Il y a eu plusieurs tentatives de création de monnaie numérique au fil des ans ; toutes ont finalement échoué parce qu’elles étaient centralisées, c’est-à-dire qu’une seule organisation était chargée d’émettre la monnaie et de tenir les comptes. Avec le bitcoin, il n’y a pas de banque. Il n’y a pas de société du tout. Au lieu de cela, le bitcoin combine la cryptographie et le réseau peer-to-peer pour créer un système d’échange d’argent sur un grand livre ouvert et distribué auquel tout le monde peut avoir accès et qu’il peut mettre à jour. Il s’agit d’un système monétaire totalement décentralisé qui offre les avantages de la monnaie (durabilité, portabilité et fongibilité) sans les inconvénients du contrôle et de la politique monétaire centralisés.

Si les possibilités de révolution sont vastes, allant de l’élimination des frais de transaction à l’augmentation des transferts de fonds internationaux, en passant par la facilitation des structures de propriété coopératives, l’impact le plus important du bitcoin réside peut-être dans la façon dont il bouleverse nos hypothèses de base sur ce que signifie être riche ou pauvre.

Le moyen d’échange n’est pas ce dont nous avons besoin, ce dont nous avons besoin est une unité de valeur universelle

₿ unité de valeur universelle ₿

Qui aurait cru que la solution à un problème aussi vieux que l’argent viendrait de la plus moderne des technologies ?

Ce n’est pas d’un moyen d’échange dont nous avons besoin, mais d’une unité de valeur universelle. Et à mon avis, c’est exactement ce que fait Bitcoin.

La première étape pour comprendre pourquoi le Bitcoin est si révolutionnaire est de voir comment il résout le problème économique universel de la rareté. La rareté signifie qu’il n’y a pas assez de quelque chose pour satisfaire tous ceux qui le veulent – c’est la raison pour laquelle nous avons une inflation des prix et des booms et busts économiques.
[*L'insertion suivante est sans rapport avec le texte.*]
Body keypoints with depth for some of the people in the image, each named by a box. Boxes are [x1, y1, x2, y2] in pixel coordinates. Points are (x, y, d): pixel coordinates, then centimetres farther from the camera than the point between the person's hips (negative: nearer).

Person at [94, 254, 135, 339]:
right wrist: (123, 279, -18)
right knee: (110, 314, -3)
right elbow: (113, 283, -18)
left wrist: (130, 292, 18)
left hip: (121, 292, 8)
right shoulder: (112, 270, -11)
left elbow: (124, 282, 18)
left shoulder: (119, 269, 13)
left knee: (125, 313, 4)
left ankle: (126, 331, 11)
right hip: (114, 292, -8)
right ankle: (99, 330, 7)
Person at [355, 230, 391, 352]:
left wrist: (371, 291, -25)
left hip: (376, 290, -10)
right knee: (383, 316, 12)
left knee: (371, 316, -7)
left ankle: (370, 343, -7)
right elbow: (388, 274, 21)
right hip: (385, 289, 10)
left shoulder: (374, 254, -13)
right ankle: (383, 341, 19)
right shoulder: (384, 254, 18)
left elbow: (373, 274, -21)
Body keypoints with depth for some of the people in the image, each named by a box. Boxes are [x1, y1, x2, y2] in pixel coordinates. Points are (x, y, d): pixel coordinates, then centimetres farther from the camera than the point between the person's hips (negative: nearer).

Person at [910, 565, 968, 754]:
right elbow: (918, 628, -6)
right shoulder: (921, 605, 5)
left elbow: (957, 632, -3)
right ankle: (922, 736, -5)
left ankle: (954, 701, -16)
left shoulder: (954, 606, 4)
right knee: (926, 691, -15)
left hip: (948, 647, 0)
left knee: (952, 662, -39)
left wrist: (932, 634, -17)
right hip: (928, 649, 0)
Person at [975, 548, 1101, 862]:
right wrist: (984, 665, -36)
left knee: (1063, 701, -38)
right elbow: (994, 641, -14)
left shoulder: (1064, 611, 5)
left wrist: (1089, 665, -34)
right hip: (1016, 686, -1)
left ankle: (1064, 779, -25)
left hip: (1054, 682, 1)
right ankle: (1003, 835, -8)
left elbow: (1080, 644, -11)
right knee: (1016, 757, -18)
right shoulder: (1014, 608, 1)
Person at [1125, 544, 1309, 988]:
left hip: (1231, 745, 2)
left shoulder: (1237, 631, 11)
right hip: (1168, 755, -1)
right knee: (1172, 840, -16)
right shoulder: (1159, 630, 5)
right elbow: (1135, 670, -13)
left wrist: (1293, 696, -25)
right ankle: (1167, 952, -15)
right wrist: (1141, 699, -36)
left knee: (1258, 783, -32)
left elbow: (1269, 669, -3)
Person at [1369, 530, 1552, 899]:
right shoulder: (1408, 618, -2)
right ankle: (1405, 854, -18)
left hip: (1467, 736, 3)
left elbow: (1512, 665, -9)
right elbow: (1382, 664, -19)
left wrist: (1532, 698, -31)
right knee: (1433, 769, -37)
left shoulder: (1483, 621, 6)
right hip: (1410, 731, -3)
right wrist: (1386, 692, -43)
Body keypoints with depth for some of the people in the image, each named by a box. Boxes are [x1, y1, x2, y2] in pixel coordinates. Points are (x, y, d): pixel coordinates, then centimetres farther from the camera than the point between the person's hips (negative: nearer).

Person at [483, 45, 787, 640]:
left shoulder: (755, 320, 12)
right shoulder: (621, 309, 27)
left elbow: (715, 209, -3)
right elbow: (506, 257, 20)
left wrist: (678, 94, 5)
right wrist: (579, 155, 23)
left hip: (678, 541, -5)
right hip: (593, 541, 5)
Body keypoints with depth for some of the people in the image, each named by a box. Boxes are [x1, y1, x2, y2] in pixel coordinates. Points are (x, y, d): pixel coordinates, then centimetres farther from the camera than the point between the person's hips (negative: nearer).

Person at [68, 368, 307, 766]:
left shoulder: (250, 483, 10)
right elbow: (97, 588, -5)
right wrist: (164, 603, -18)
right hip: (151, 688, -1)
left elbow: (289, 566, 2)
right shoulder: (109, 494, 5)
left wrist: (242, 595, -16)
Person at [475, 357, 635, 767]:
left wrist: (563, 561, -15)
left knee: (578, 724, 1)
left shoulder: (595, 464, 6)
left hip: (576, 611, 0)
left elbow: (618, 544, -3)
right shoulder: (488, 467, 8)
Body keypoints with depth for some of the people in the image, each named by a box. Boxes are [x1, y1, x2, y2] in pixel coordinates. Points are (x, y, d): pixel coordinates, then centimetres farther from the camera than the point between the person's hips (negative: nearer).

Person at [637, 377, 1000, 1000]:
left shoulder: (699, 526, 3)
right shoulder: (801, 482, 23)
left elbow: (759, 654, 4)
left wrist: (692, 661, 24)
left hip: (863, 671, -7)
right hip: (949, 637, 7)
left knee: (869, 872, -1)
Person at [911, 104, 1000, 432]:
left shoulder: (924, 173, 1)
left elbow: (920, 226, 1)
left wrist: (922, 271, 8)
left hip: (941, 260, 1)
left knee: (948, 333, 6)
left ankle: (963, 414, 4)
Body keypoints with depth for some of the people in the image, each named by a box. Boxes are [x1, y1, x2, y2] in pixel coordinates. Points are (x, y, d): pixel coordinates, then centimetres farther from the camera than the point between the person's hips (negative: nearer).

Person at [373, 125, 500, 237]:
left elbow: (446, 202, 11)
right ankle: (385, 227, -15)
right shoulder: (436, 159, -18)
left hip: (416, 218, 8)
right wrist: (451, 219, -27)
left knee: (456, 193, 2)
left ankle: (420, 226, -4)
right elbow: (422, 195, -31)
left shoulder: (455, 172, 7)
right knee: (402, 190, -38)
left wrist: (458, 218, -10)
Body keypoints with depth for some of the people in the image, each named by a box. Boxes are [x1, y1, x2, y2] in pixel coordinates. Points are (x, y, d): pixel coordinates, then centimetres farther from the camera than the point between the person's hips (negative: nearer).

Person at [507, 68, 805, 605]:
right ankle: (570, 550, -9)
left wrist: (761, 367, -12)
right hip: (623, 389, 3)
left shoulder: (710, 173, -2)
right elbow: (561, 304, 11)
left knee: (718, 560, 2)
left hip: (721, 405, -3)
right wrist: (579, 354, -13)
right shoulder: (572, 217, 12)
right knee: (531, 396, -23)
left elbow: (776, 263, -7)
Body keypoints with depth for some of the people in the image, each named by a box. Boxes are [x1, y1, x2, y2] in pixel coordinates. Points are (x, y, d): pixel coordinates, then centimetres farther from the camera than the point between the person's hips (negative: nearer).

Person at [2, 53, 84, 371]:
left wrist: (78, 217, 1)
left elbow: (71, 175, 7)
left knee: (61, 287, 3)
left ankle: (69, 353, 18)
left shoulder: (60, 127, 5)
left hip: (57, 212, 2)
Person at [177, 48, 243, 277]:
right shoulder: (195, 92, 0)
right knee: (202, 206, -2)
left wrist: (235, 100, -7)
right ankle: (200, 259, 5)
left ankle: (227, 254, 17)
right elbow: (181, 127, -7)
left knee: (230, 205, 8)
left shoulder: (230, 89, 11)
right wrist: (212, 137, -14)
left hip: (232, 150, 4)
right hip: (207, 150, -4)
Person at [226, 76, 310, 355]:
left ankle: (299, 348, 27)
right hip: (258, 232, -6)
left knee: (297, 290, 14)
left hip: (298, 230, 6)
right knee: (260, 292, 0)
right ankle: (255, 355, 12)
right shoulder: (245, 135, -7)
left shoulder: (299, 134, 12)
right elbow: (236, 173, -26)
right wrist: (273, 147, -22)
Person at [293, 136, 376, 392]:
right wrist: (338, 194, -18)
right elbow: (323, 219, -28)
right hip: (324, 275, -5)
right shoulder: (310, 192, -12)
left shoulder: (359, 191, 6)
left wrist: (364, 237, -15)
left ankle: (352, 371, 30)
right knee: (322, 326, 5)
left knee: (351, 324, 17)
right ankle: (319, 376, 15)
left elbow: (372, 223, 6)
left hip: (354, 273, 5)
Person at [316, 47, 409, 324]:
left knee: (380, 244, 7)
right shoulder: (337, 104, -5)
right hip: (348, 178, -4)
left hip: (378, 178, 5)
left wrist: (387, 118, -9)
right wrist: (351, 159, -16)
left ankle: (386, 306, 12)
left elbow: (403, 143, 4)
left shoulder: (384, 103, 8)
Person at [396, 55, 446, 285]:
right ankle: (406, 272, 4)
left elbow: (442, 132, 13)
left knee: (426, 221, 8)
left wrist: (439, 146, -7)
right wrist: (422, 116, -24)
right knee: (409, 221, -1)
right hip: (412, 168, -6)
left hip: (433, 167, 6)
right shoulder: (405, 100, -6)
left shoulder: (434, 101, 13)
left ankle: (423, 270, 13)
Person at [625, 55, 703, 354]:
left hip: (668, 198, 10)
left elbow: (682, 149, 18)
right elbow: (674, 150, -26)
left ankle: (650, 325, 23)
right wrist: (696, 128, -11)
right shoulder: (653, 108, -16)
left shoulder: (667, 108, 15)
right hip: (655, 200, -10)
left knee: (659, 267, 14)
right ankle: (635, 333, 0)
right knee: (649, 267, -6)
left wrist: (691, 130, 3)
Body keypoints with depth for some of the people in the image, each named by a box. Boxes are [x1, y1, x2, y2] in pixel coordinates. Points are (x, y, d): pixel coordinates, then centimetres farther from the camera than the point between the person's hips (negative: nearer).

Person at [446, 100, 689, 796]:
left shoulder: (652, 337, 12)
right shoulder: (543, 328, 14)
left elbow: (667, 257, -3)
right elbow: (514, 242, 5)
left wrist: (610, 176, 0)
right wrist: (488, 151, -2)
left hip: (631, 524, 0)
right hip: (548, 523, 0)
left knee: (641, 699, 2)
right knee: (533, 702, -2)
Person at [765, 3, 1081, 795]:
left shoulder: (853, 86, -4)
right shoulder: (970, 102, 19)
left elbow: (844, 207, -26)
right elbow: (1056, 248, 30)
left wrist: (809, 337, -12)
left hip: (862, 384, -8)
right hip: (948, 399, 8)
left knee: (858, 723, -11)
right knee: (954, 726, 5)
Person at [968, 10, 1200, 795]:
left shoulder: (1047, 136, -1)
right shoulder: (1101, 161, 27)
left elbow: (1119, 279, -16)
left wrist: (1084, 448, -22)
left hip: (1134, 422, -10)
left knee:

La rareté s’applique à presque tout dans notre société, de l’argent et des biens au temps et au talent. Mais intéressons-nous un instant à l’argent. Pourquoi existe-t-il tant de types d’argent différents ? Ils sont différents par leur forme, leur taille, leur couleur, leur matériau – et même leur pays d’origine. Ils peuvent être utilisés pour des choses complètement différentes – certains ne sont bons que pour acheter des produits ou des services, d’autres ne sont bons que pour payer vos impôts ou votre loyer. Certaines peuvent être échangées contre d’autres monnaies, mais d’autres sont liées à l’économie locale ; d’autres encore sont plutôt des monnaies de commodité qui peuvent perdre toute valeur si personne ne les échange plus.

La rareté numérique a une réponse

La ressource la plus précieuse de la Terre n’est plus le pétrole, mais les données. Nous produisons 2,5 quintillions d’octets d’informations chaque jour, soit plus de quatre fois la quantité de données que nous avons créée en 2013. Cette explosion de données est un sous-produit de nos vies de plus en plus numériques et elle a fait de l’information la ressource la plus précieuse du monde.

Les biens tangibles comme la nourriture et les vêtements sont très demandés, mais leur nombre est limité. En théorie, il existe une quantité infinie de données qui peuvent être créées et distribuées à un coût marginal quasi nul. Cela pose une question intéressante : comment attribuer une valeur aux données numériques d’une manière qui fasse l’unanimité ?

La réponse est dans les algorithmes de consensus, comme la preuve de travail (PoW) du bitcoin. Le PoW garantit qu’un même bitcoin ne peut être dépensé deux fois et empêche quiconque de créer de faux bitcoins – une tâche qui serait bien trop coûteuse pour un adversaire. La rareté du bitcoin est garantie par le PoW, ce qui signifie qu’il a une valeur intrinsèque en tant que système de paiement.